### What the task asks
In the entries that follow, find the line containing "left hip: (285, 257)"; from there, copy every line exactly through the line containing "right knee: (773, 543)".

---------- Records provided

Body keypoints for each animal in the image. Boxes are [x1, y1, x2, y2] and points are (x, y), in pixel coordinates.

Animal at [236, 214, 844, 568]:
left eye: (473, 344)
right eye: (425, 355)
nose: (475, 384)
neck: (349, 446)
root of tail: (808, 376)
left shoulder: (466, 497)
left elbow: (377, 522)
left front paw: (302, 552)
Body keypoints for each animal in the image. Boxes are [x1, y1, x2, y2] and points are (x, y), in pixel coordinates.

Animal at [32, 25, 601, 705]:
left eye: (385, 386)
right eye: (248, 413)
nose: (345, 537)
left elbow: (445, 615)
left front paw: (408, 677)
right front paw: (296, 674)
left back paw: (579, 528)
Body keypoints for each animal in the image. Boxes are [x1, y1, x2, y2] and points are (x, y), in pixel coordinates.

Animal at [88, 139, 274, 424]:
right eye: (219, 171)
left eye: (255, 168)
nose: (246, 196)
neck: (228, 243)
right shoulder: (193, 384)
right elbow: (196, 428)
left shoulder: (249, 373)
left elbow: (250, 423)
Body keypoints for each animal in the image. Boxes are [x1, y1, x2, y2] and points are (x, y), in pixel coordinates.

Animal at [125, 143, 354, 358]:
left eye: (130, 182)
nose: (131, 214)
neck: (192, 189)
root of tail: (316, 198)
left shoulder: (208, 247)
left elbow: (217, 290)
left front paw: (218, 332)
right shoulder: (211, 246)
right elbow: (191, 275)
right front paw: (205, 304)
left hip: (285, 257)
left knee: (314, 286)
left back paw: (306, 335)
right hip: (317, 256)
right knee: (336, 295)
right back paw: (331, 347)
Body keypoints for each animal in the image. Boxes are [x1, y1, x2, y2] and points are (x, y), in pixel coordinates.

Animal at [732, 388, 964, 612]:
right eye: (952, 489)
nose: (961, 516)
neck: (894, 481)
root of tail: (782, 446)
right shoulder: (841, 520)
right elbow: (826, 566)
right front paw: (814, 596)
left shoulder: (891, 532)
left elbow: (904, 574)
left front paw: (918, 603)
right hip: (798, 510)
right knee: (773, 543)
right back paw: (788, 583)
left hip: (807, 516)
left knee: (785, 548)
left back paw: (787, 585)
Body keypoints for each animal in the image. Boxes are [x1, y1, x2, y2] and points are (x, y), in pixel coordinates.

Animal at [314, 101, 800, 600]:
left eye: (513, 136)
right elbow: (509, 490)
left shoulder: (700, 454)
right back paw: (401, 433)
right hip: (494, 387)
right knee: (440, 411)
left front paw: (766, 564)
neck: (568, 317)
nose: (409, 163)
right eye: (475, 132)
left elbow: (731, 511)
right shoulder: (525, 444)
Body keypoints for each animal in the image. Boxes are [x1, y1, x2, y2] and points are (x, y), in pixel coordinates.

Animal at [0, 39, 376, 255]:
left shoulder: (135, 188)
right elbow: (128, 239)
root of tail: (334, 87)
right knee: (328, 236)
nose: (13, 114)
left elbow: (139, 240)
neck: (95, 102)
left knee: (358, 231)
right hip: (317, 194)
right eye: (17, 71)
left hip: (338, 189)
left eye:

--------------------

### Output for this task
left hip: (285, 257)
left knee: (314, 286)
left back paw: (306, 335)
right hip: (317, 256)
right knee: (336, 295)
right back paw: (331, 347)
Body keypoints for each animal in the image. Boxes are [x1, y1, x2, y2] and points are (x, y), in pixel coordinates.

Animal at [732, 388, 964, 612]:
right eye: (952, 489)
nose: (961, 516)
neck: (894, 481)
root of tail: (782, 446)
right shoulder: (841, 520)
right elbow: (826, 566)
right front paw: (814, 596)
left shoulder: (891, 532)
left elbow: (904, 574)
left front paw: (918, 603)
right hip: (798, 510)
right knee: (773, 543)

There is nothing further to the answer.